Tob Prev Cessat ; 6: 62, 2020.
Artículo en Inglés | MEDLINE | ID: mdl-33241162

RESUMEN

INTRODUCTION: Tobacco is the leading cause of preventable mortality. The use of mobile phones has grown exponentially, becoming a powerful tool to be used in health care. METHODS: In order to assess the effectiveness of mobile phones to quit smoking, we have carried out a systematic review and meta-analysis of randomized clinical trials evaluating interventions based on mobile applications for smartphones, that were not a smaller version of the same application, against other types of therapy. To address this, a bibliographic search was carried out in MEDLINE, EMBASE and COCHRANE LIBRARY. To obtain the combined effect, the relative risk and the 95% confidence interval were used. A heterogeneity and sensitivity analysis were also conducted. RESULTS: A total of nine studies were identified, but five were excluded. Qualitative review was performed with four selected studies, but quantitative analysis was carried out for only three, given the impossibility of calculating the RR in one of the studies. After combining the results, an RR of 0.901 (95% CI: 0.57-1.423) was calculated comparing the effectiveness of mobile applications versus others type of interventions.
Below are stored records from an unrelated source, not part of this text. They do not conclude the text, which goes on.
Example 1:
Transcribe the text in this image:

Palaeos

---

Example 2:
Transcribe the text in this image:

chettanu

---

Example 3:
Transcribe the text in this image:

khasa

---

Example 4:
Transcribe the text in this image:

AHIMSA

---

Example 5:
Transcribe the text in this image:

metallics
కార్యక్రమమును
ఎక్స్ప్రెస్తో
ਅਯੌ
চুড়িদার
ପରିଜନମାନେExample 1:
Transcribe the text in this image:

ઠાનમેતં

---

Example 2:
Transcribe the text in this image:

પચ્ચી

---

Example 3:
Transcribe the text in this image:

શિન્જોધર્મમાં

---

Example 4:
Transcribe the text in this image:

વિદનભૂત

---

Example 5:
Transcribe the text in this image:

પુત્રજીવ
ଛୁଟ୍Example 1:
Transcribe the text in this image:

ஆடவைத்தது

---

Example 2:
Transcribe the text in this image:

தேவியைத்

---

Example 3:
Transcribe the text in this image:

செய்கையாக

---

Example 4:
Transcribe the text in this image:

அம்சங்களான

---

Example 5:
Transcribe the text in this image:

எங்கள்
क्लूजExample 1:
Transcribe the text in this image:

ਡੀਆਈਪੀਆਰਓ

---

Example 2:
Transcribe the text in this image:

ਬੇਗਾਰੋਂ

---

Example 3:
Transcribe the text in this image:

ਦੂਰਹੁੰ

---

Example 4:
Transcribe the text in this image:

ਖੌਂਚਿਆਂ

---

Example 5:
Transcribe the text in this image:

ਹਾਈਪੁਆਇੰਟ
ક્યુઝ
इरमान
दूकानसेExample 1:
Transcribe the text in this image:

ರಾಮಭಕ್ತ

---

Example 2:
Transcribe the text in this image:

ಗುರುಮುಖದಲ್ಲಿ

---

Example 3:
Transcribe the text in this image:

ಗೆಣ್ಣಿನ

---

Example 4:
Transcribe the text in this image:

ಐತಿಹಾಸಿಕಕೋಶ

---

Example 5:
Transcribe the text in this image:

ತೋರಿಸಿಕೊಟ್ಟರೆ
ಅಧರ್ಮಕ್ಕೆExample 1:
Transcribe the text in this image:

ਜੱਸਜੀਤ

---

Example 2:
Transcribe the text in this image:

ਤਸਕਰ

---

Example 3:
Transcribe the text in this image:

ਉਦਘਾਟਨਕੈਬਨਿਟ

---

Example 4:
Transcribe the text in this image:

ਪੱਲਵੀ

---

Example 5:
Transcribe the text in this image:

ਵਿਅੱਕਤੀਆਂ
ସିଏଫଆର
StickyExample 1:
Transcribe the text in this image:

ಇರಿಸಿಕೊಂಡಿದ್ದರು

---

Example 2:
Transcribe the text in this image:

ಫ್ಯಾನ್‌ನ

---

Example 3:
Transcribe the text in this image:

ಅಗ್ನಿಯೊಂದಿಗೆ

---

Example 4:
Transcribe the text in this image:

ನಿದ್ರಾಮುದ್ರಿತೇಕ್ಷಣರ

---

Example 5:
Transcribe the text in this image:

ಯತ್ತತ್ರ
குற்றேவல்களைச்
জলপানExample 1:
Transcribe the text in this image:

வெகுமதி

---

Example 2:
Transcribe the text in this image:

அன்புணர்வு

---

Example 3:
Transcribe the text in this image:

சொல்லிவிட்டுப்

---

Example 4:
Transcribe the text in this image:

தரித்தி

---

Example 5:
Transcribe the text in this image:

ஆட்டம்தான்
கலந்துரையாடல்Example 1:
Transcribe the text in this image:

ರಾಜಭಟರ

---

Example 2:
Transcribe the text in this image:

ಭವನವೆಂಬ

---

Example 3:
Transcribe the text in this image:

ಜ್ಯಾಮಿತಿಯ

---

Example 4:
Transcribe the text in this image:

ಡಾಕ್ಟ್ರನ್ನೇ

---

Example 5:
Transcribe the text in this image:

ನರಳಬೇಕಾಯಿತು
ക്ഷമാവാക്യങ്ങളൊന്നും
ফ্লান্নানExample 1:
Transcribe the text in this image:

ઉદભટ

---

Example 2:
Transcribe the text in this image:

This measure was robust, as shown by the sensitivity analysis. CONCLUSIONS: According to the results, it cannot be concluded that apps are effective for quitting tobacco. There are very few clinical trials published evaluating the effectiveness of mobile applications compared to other alternatives. Several clinical trials are still in progress, therefore their results have not been included in the present meta-analysis.